■ **Source information**
+---+

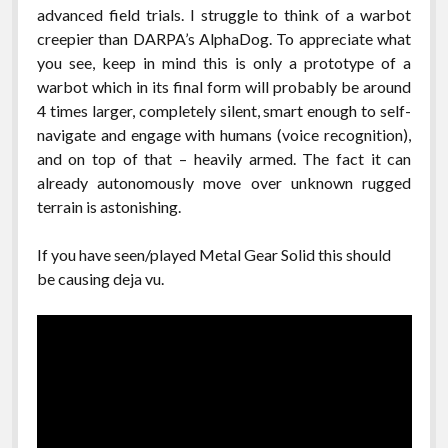
advanced field trials. I struggle to think of a warbot
creepier than DARPA’s AlphaDog. To appreciate what
you see, keep in mind this is only a prototype of a
warbot which in its final form will probably be around
4 times larger, completely silent, smart enough to self-
navigate and engage with humans (voice recognition),
and on top of that – heavily armed. The fact it can
already autonomously move over unknown rugged
terrain is astonishing.
If you have seen/played Metal Gear Solid this should
be causing deja vu.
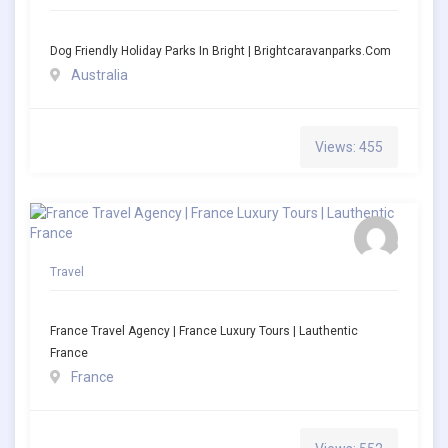
Dog Friendly Holiday Parks In Bright | Brightcaravanparks.com
Australia
Views: 455
Travel
France Travel Agency | France Luxury Tours | Lauthentic
France
France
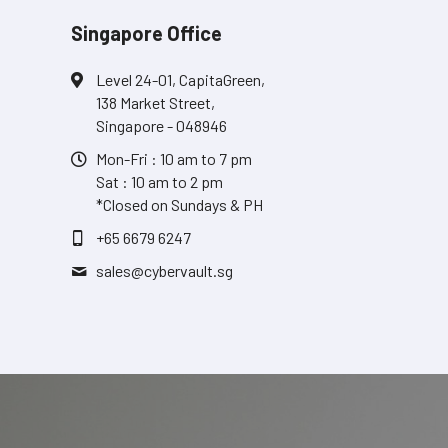
Singapore Office
Level 24-01, CapitaGreen,
138 Market Street,
Singapore - 048946
Mon-Fri : 10 am to 7 pm
Sat : 10 am to 2 pm
*Closed on Sundays & PH
+65 6679 6247
sales@
cybervault.sg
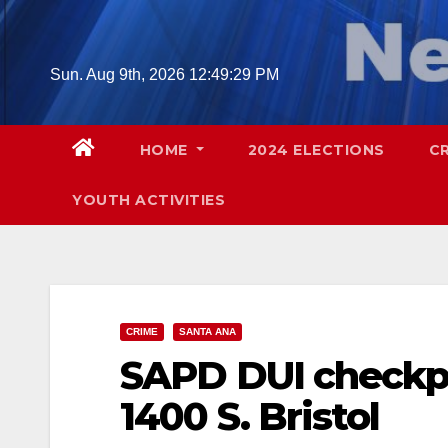
Skip
to
content
Sun. Aug 9th, 2026
12:49:30 PM
HOME
2024 ELECTIONS
C
YOUTH ACTIVITIES
CRIME
SANTA ANA
SAPD DUI checkpoi
1400 S. Bristol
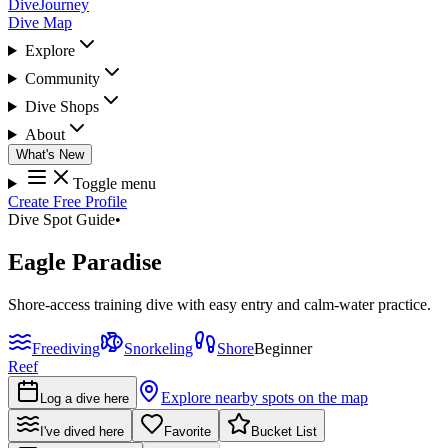
DiveJourney
Dive Map
Explore
Community
Dive Shops
About
What's New
Toggle menu
Create Free Profile
Dive Spot Guide
•
Eagle Paradise
Shore-access training dive with easy entry and calm-water practice.
Freediving
Snorkeling
Shore
Beginner
Reef
Explore nearby spots on the map
Log a dive here
I've dived here
Favorite
Bucket List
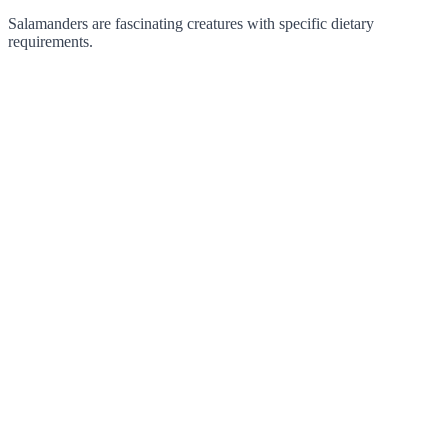
Salamanders are fascinating creatures with specific dietary
requirements.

+---+

■ **Exercise instructions**
Copy every line above word for word, leaving out the pictures.

■ **Response for this exercise**
advanced field trials. I struggle to think of a warbot
creepier than DARPA’s AlphaDog. To appreciate what
you see, keep in mind this is only a prototype of a
warbot which in its final form will probably be around
4 times larger, completely silent, smart enough to self-
navigate and engage with humans (voice recognition),
and on top of that – heavily armed. The fact it can
already autonomously move over unknown rugged
terrain is astonishing.
If you have seen/played Metal Gear Solid this should
be causing deja vu.
Dog Friendly Holiday Parks In Bright | Brightcaravanparks.com
Australia
Views: 455
Travel
France Travel Agency | France Luxury Tours | Lauthentic
France
France
Singapore Office
Level 24-01, CapitaGreen,
138 Market Street,
Singapore - 048946
Mon-Fri : 10 am to 7 pm
Sat : 10 am to 2 pm
*Closed on Sundays & PH
+65 6679 6247
sales@
cybervault.sg
Skip
to
content
Sun. Aug 9th, 2026
12:49:30 PM
HOME
2024 ELECTIONS
C
YOUTH ACTIVITIES
CRIME
SANTA ANA
SAPD DUI checkpoi
1400 S. Bristol
DiveJourney
Dive Map
Explore
Community
Dive Shops
About
What's New
Toggle menu
Create Free Profile
Dive Spot Guide
•
Eagle Paradise
Shore-access training dive with easy entry and calm-water practice.
Freediving
Snorkeling
Shore
Beginner
Reef
Explore nearby spots on the map
Log a dive here
I've dived here
Favorite
Bucket List
Salamanders are fascinating creatures with specific dietary
requirements.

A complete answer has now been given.